* [RECORDS TO USE]:
╔══

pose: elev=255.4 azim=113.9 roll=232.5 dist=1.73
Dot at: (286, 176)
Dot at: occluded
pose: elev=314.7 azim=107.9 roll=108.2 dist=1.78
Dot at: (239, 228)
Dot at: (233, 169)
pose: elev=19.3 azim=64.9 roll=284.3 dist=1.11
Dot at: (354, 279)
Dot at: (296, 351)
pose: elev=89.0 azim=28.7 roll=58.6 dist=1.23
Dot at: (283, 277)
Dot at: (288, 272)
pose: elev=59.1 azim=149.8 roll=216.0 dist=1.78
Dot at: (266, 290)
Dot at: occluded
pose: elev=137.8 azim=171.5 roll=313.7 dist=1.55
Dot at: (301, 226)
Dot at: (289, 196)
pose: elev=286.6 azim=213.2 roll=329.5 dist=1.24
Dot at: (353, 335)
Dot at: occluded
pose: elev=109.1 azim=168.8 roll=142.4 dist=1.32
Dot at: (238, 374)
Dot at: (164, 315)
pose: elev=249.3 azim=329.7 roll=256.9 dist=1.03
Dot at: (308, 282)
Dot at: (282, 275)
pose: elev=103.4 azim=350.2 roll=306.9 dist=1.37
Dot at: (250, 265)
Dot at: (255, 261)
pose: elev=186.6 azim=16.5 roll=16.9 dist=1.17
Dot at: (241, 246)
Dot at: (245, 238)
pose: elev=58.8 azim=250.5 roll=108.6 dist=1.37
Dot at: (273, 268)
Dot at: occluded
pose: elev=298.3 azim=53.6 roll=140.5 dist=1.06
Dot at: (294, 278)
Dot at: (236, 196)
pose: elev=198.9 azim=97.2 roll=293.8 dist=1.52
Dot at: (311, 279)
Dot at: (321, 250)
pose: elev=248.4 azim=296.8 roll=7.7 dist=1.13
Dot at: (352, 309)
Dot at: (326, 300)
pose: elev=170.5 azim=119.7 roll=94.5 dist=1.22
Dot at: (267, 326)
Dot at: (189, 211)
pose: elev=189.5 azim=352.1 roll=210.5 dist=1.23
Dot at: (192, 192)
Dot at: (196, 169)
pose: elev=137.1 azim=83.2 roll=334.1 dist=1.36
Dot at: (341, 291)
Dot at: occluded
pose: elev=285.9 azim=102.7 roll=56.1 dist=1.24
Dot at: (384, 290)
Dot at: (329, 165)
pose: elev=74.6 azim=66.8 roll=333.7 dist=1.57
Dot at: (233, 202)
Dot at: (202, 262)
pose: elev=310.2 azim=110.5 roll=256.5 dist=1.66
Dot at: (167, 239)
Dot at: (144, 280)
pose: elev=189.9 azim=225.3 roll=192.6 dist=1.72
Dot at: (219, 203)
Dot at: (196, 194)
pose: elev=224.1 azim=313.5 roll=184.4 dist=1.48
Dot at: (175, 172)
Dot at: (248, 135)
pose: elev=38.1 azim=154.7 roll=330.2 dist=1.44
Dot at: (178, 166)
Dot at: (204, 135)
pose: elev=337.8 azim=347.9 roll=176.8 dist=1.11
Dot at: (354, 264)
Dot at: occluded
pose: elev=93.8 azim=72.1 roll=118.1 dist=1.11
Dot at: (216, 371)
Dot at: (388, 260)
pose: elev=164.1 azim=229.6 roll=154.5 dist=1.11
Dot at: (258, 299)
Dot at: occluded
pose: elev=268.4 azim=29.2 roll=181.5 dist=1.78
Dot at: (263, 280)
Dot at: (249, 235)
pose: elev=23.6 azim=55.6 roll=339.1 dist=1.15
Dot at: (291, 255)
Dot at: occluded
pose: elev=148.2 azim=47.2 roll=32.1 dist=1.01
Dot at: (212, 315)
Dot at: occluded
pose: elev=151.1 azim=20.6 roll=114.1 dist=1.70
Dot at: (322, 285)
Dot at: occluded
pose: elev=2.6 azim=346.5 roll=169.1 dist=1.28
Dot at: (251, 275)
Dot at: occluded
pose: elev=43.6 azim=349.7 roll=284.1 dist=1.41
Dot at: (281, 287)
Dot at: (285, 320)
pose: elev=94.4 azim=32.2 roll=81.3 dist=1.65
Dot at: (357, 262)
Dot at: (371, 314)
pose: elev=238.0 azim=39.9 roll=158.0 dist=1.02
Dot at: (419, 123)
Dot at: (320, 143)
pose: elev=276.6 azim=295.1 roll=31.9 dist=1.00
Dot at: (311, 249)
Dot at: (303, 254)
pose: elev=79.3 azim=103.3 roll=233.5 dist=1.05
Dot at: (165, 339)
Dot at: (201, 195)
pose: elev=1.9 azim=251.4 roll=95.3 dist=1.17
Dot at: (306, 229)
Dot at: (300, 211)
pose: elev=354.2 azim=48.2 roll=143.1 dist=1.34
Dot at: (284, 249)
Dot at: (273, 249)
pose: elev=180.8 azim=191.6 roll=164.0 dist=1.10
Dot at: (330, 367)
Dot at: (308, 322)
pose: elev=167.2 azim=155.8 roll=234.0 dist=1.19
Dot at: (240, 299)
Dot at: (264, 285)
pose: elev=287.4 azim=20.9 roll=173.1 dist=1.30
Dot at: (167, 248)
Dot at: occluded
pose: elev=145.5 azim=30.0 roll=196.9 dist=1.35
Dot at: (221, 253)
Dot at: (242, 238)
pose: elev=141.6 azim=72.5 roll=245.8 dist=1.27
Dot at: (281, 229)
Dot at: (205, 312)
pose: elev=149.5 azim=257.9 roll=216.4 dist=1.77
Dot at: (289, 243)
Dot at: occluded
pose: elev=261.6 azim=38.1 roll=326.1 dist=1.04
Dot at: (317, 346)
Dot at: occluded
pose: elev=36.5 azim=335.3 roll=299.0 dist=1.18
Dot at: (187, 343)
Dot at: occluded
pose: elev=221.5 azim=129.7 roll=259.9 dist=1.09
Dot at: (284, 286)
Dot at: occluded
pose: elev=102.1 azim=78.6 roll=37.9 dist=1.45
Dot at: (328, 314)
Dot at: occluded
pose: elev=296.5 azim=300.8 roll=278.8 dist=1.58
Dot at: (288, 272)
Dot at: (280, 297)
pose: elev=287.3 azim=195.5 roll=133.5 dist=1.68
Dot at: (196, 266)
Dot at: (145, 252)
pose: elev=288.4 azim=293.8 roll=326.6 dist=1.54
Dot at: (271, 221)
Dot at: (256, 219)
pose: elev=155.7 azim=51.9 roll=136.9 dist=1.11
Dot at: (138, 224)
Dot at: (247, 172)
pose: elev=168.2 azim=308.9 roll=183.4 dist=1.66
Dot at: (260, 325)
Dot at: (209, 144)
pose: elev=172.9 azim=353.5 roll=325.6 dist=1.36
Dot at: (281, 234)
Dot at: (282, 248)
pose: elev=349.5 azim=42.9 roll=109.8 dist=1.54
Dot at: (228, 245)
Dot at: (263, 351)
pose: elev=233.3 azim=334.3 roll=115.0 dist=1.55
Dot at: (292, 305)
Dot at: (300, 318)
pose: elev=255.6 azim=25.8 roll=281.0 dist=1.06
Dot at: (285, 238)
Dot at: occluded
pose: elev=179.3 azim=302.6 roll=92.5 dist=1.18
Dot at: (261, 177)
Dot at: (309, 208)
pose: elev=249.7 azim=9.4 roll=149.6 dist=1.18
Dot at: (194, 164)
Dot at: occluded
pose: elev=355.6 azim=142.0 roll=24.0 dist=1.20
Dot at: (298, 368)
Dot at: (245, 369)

╚══

* [PROBLEM DETAILS]: Output the data above as a Markdown table with the columns "Row" and "Data line", beginning at the line with "pose: elev=149.5 azim=257.9" and continuing through the line with "Dot at: (247, 172)". Number each row and omit blank lines.

* [COMPLETE OUTPUT]:
| Row | Data line |
|---|---|
| 1 | pose: elev=149.5 azim=257.9 roll=216.4 dist=1.77 |
| 2 | Dot at: (289, 243) |
| 3 | Dot at: occluded |
| 4 | pose: elev=261.6 azim=38.1 roll=326.1 dist=1.04 |
| 5 | Dot at: (317, 346) |
| 6 | Dot at: occluded |
| 7 | pose: elev=36.5 azim=335.3 roll=299.0 dist=1.18 |
| 8 | Dot at: (187, 343) |
| 9 | Dot at: occluded |
| 10 | pose: elev=221.5 azim=129.7 roll=259.9 dist=1.09 |
| 11 | Dot at: (284, 286) |
| 12 | Dot at: occluded |
| 13 | pose: elev=102.1 azim=78.6 roll=37.9 dist=1.45 |
| 14 | Dot at: (328, 314) |
| 15 | Dot at: occluded |
| 16 | pose: elev=296.5 azim=300.8 roll=278.8 dist=1.58 |
| 17 | Dot at: (288, 272) |
| 18 | Dot at: (280, 297) |
| 19 | pose: elev=287.3 azim=195.5 roll=133.5 dist=1.68 |
| 20 | Dot at: (196, 266) |
| 21 | Dot at: (145, 252) |
| 22 | pose: elev=288.4 azim=293.8 roll=326.6 dist=1.54 |
| 23 | Dot at: (271, 221) |
| 24 | Dot at: (256, 219) |
| 25 | pose: elev=155.7 azim=51.9 roll=136.9 dist=1.11 |
| 26 | Dot at: (138, 224) |
| 27 | Dot at: (247, 172) |